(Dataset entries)
▼
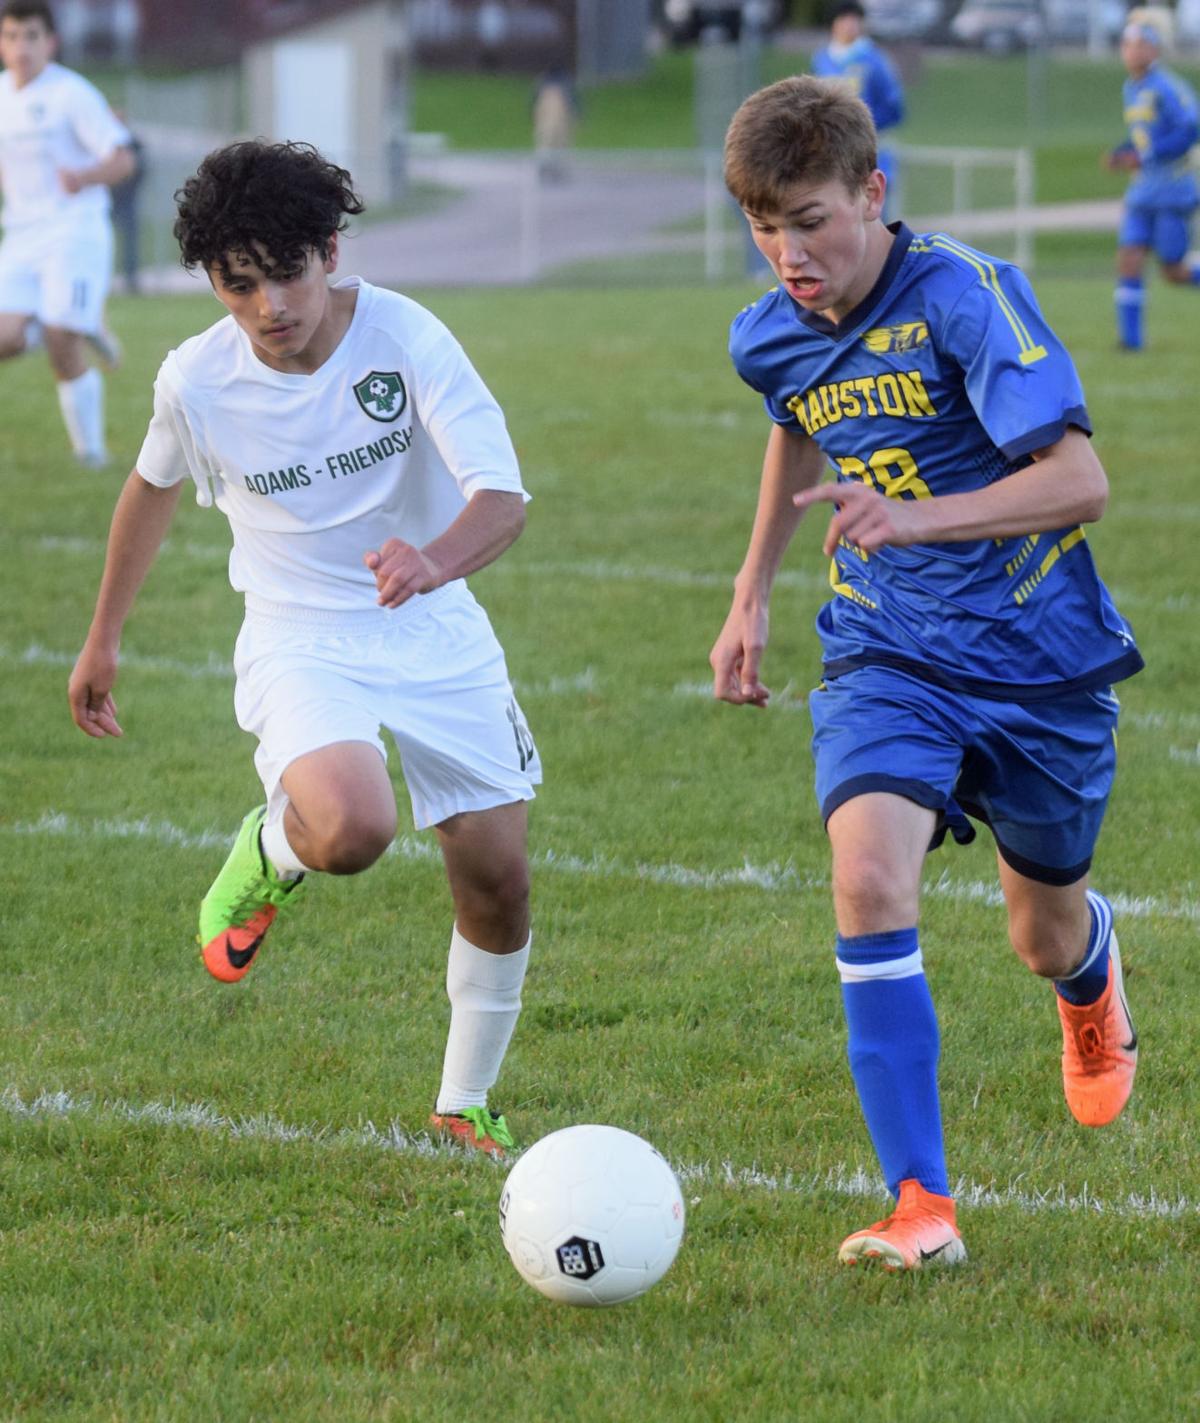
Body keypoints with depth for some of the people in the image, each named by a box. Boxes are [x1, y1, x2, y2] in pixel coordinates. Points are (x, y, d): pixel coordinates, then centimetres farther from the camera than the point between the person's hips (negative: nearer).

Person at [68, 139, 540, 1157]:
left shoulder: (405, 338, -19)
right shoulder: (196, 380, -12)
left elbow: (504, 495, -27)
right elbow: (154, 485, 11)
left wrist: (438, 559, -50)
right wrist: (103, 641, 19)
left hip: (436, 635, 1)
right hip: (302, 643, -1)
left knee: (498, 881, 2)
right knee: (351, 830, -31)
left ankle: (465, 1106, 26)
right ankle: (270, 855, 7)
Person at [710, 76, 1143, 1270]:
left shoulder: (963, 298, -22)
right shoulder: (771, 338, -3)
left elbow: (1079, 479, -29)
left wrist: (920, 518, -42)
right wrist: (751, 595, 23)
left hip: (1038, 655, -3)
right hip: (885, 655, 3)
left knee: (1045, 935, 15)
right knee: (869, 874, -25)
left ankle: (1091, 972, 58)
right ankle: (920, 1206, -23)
▲
## EXERCISE AIM
Tell how many lines in the data include the string "ankle". Reply with the number and no other text.

## RESULT BELOW
4